[QUOTE=B767]"Overcharging", strong language wouldn't you agree? On what basis do you make this statement? Are you saying that because one company might have lower operating costs that the company with higher cost is automatically "overcharging" it's customers? If that is the case than AC must have been overcharging it's customers on routes where it competes against WJ & SG? Maybe, just maybe Cara had to charge another $ 14M to make up for the money AC screwed them out of when they went into CCAA? [QUOTE]
Okay, overcharging is a little bit agressive.
Cara's liability from the CCAA process is only equal to 6 weeks revenue from the old AC contract. Considering most of their money comes from Second Cup, Harvey's, Swiss Chalet, Milestones, etc, I suspect they can take the hit.

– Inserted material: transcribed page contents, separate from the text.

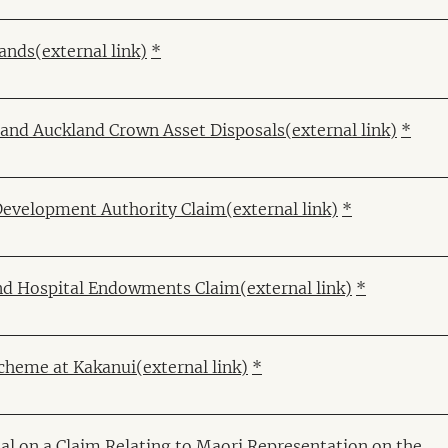
Lands
(external link)
*
k and Auckland Crown Asset Disposals
(external link)
*
Development Authority Claim
(external link)
*
and Hospital Endowments Claim
(external link)
*
cheme at Kakanui
(external link)
*
al on a Claim Relating to Maori Representation on the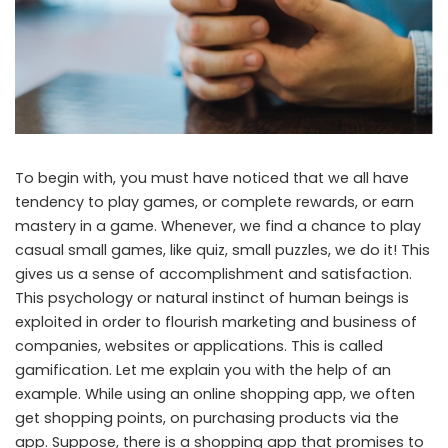
To begin with, you must have noticed that we all have
tendency to play games, or complete rewards, or earn
mastery in a game. Whenever, we find a chance to play
casual small games, like quiz, small puzzles, we do it! This
gives us a sense of accomplishment and satisfaction.
This psychology or natural instinct of human beings is
exploited in order to flourish marketing and business of
companies, websites or applications. This is called
gamification. Let me explain you with the help of an
example. While using an online shopping app, we often
get shopping points, on purchasing products via the
app. Suppose, there is a shopping app that promises to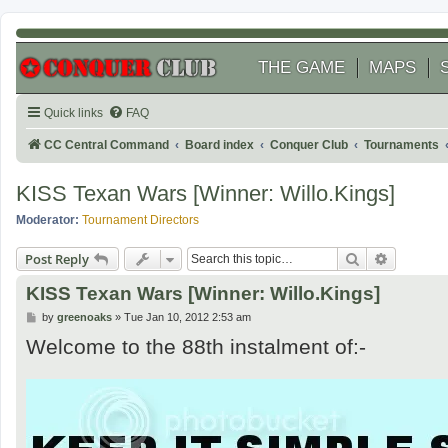
THE GAME
MAPS
Quick links
FAQ
CC Central Command
Board index
Conquer Club
Tournaments
KISS Texan Wars [Winner: Willo.Kings]
Moderator:
Tournament Directors
Search
Advanced
Post Reply
KISS Texan Wars [Winner: Willo.Kings]
P
by
greenoaks
»
Tue Jan 10, 2012 2:53 am
o
Welcome to the 88th instalment of:-
s
t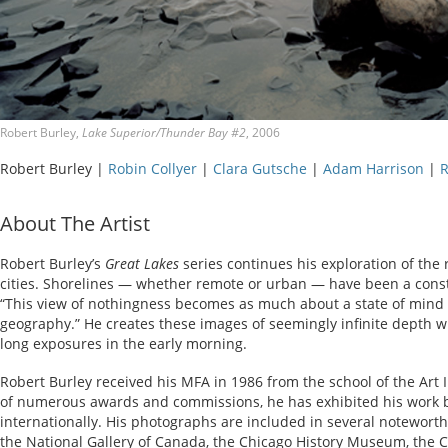
Robert Burley,
Lake Superior/Thunder Bay #2
, 2006
Robert Burley |
Robin Collyer
|
Clara Gutsche
|
Adam Harrison
|
R
About The Artist
Robert Burley’s
Great Lakes
series continues his exploration of the
cities. Shorelines — whether remote or urban — have been a constan
“This view of nothingness becomes as much about a state of mind as
geography.” He creates these images of seemingly infinite depth w
long exposures in the early morning.
Robert Burley received his MFA in 1986 from the school of the Art I
of numerous awards and commissions, he has exhibited his work b
internationally. His photographs are included in several noteworthy
the National Gallery of Canada, the Chicago History Museum, the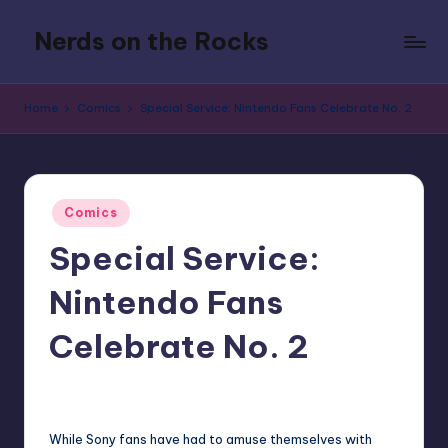
Nerds on the Rocks
Skip
to
Bad
content
Movies,
Home
Comics
Special Service: Nintendo Fans Celebrate No. 2
Good
Booze,
Tons
of
Posted
Fun
Comics
in
Special Service:
Nintendo Fans
Celebrate No. 2
5
Earl Rufus
Posted
by
While Sony fans have had to amuse themselves with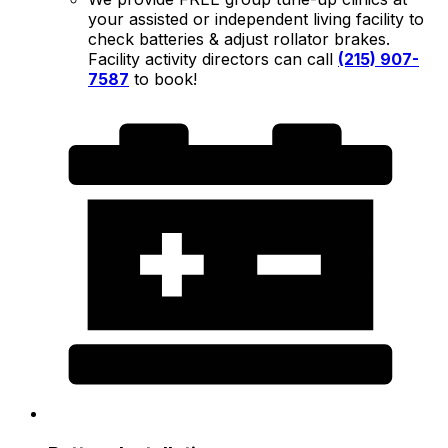
your assisted or independent living facility to
check batteries & adjust rollator brakes.
Facility activity directors can call
(215) 907-
7587
to book!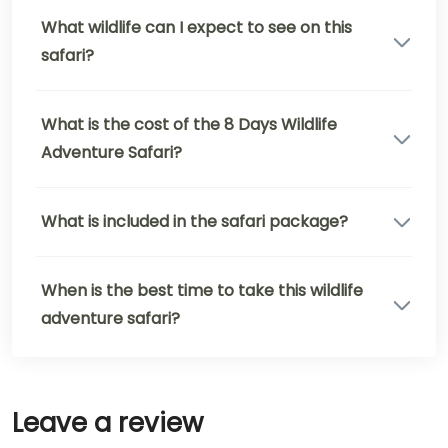
What wildlife can I expect to see on this
safari?
What is the cost of the 8 Days Wildlife
Adventure Safari?
What is included in the safari package?
When is the best time to take this wildlife
adventure safari?
Leave a review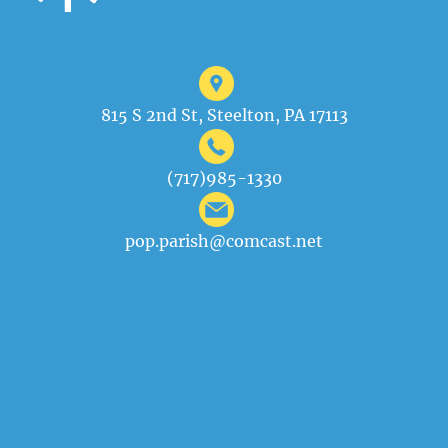
815 S 2nd St, Steelton, PA 17113
(717)985-1330
pop.parish@comcast.net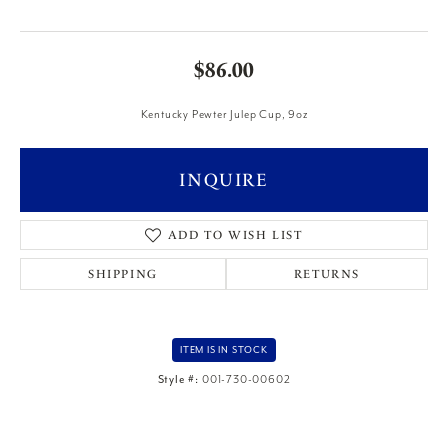
$86.00
Kentucky Pewter Julep Cup, 9oz
INQUIRE
ADD TO WISH LIST
SHIPPING
RETURNS
ITEM IS IN STOCK
Style #:
001-730-00602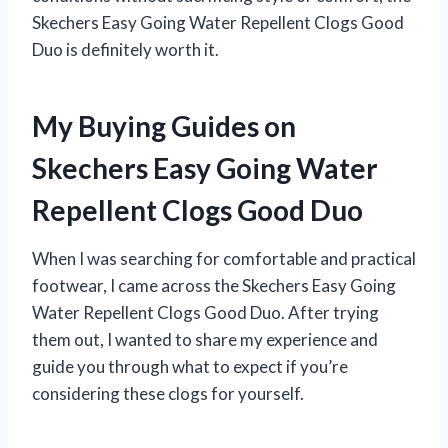
Skechers Easy Going Water Repellent Clogs Good
Duo is definitely worth it.
My Buying Guides on
Skechers Easy Going Water
Repellent Clogs Good Duo
When I was searching for comfortable and practical
footwear, I came across the Skechers Easy Going
Water Repellent Clogs Good Duo. After trying
them out, I wanted to share my experience and
guide you through what to expect if you’re
considering these clogs for yourself.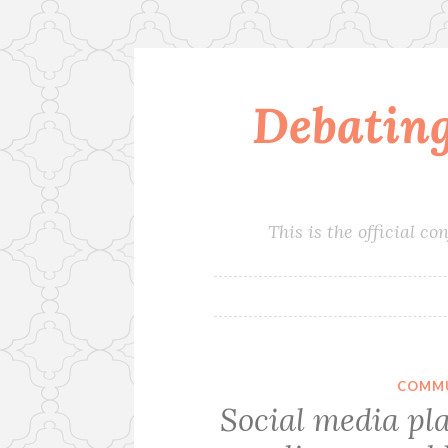
Debatin
Skip
to
content
This is the official 
COMMU
Social media pla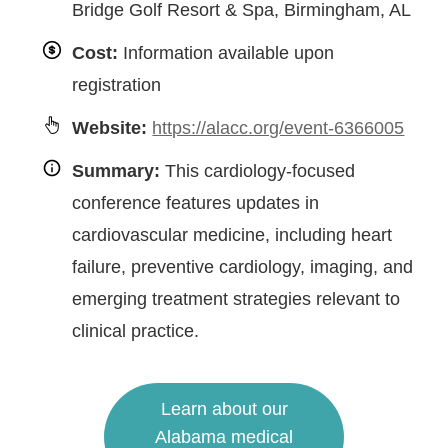
Bridge Golf Resort & Spa, Birmingham, AL
Cost:
Information available upon
registration
Website:
https://alacc.org/event-6366005
Summary:
This cardiology-focused
conference features updates in
cardiovascular medicine, including heart
failure, preventive cardiology, imaging, and
emerging treatment strategies relevant to
clinical practice.
Learn about our
Alabama medical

What this does smack of is Cara using the AC situation to wring out cost savings from the enployee group. Asking for salary reductions has traditionally been the way to get cost savings from labour productivity improvements and the blame game has all ready inprogress.
What Cara needs to od is focus on improving labour productivity rather than salary cuts,however unions are always very reluctant to talk unless suficiently scared.
Oh, and I have been on the receiving end of a corporate customer saying my company was overcharging them because our fees and processes were less efficient than a competitors. My organization told this competitor we charged industry average rates (actually a little below average) and were still losing buckets of money (industry downturn). We did not accept their position but continued to discuss the situation. Three months later the "lower cost" competitor went out of business. After this incident, I tend to use the term overcharging a little too lightly sometimes.